Task brief: Print the lines of the listing below verbatim from its first line through the line bearing "Parkplätze mieten in". Any pictures are to be omitted.

Material provided:
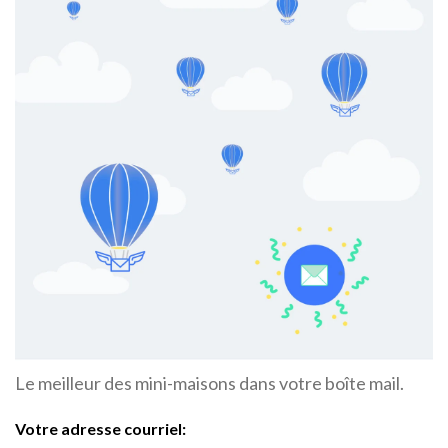
Le meilleur des mini-maisons dans votre boîte mail.
Votre adresse courriel:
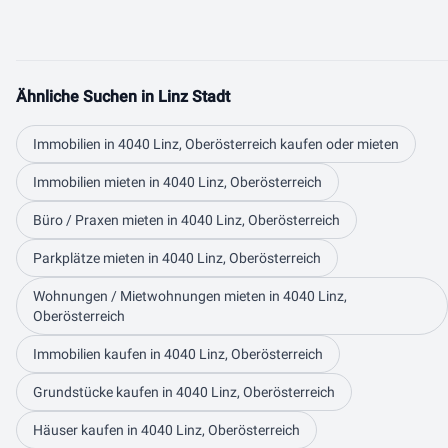
Ähnliche Suchen in Linz Stadt
Immobilien in 4040 Linz, Oberösterreich kaufen oder mieten
Immobilien mieten in 4040 Linz, Oberösterreich
Büro / Praxen mieten in 4040 Linz, Oberösterreich
Parkplätze mieten in 4040 Linz, Oberösterreich
Wohnungen / Mietwohnungen mieten in 4040 Linz,
Oberösterreich
Immobilien kaufen in 4040 Linz, Oberösterreich
Grundstücke kaufen in 4040 Linz, Oberösterreich
Häuser kaufen in 4040 Linz, Oberösterreich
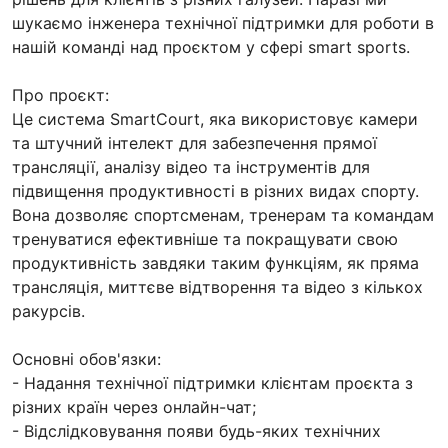
шукаємо інженера технічної підтримки для роботи в
нашій команді над проєктом у сфері smart sports.
Про проєкт:
Це система SmartCourt, яка використовує камери
та штучний інтелект для забезпечення прямої
трансляції, аналізу відео та інструментів для
підвищення продуктивності в різних видах спорту.
Вона дозволяє спортсменам, тренерам та командам
тренуватися ефективніше та покращувати свою
продуктивність завдяки таким функціям, як пряма
трансляція, миттєве відтворення та відео з кількох
ракурсів.
Основні обов'язки:
- Надання технічної підтримки клієнтам проєкта з
різних країн через онлайн-чат;
- Відслідковування появи будь-яких технічних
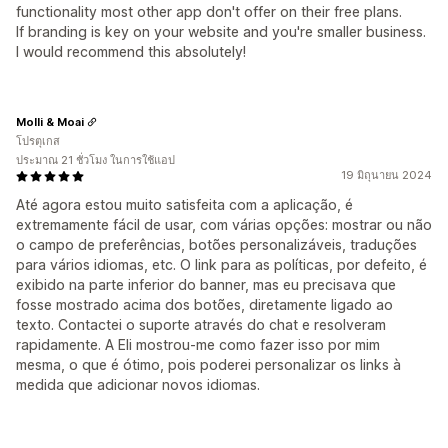
functionality most other app don't offer on their free plans.
If branding is key on your website and you're smaller business.
I would recommend this absolutely!
Molli & Moai
โปรตุเกส
ประมาณ 21 ชั่วโมง ในการใช้แอป
19 มิถุนายน 2024
Até agora estou muito satisfeita com a aplicação, é
extremamente fácil de usar, com várias opções: mostrar ou não
o campo de preferências, botões personalizáveis, traduções
para vários idiomas, etc. O link para as políticas, por defeito, é
exibido na parte inferior do banner, mas eu precisava que
fosse mostrado acima dos botões, diretamente ligado ao
texto. Contactei o suporte através do chat e resolveram
rapidamente. A Eli mostrou-me como fazer isso por mim
mesma, o que é ótimo, pois poderei personalizar os links à
medida que adicionar novos idiomas.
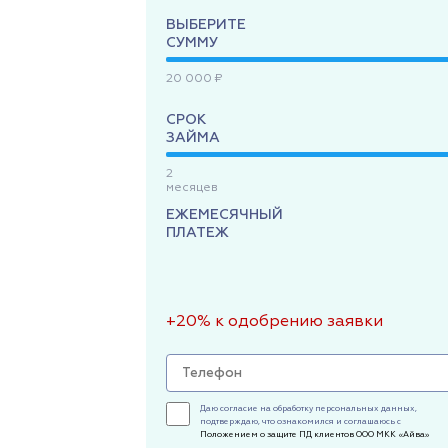
ВЫБЕРИТЕ
СУММУ
20 000 ₽
СРОК
ЗАЙМА
2
месяцев
ЕЖЕМЕСЯЧНЫЙ
ПЛАТЕЖ
+20% к одобрению заявки
Даю согласие на обработку персональных данных,
подтверждаю, что ознакомился и соглашаюсь с
Положением о защите ПД клиентов ООО МКК «Айва»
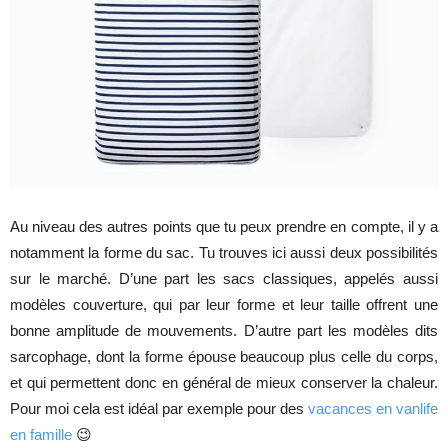
Au niveau des autres points que tu peux prendre en compte, il y a
notamment la forme du sac. Tu trouves ici aussi deux possibilités
sur le marché. D’une part les sacs classiques, appelés aussi
modèles couverture, qui par leur forme et leur taille offrent une
bonne amplitude de mouvements. D’autre part les modèles dits
sarcophage, dont la forme épouse beaucoup plus celle du corps,
et qui permettent donc en général de mieux conserver la chaleur.
Pour moi cela est idéal par exemple pour des
vacances en vanlife
en famille
😉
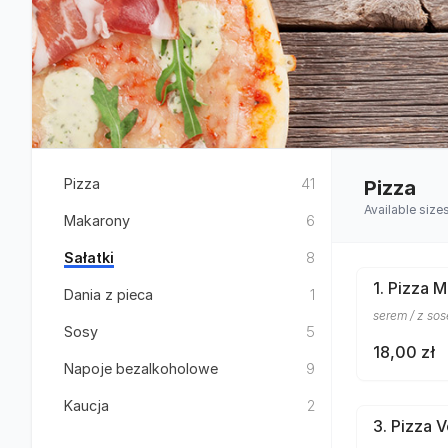
Pizza
41
Pizza
Available size
Makarony
6
Sałatki
8
1. Pizza 
Dania z pieca
1
serem / z s
Sosy
5
18,00 zł
Napoje bezalkoholowe
9
Kaucja
2
3. Pizza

Response:
Le meilleur des mini-maisons dans votre boîte mail.
Votre adresse courriel:
Ähnliche Suchen in Linz Stadt
Immobilien in 4040 Linz, Oberösterreich kaufen oder mieten
Immobilien mieten in 4040 Linz, Oberösterreich
Büro / Praxen mieten in 4040 Linz, Oberösterreich
Parkplätze mieten in 4040 Linz, Oberösterreich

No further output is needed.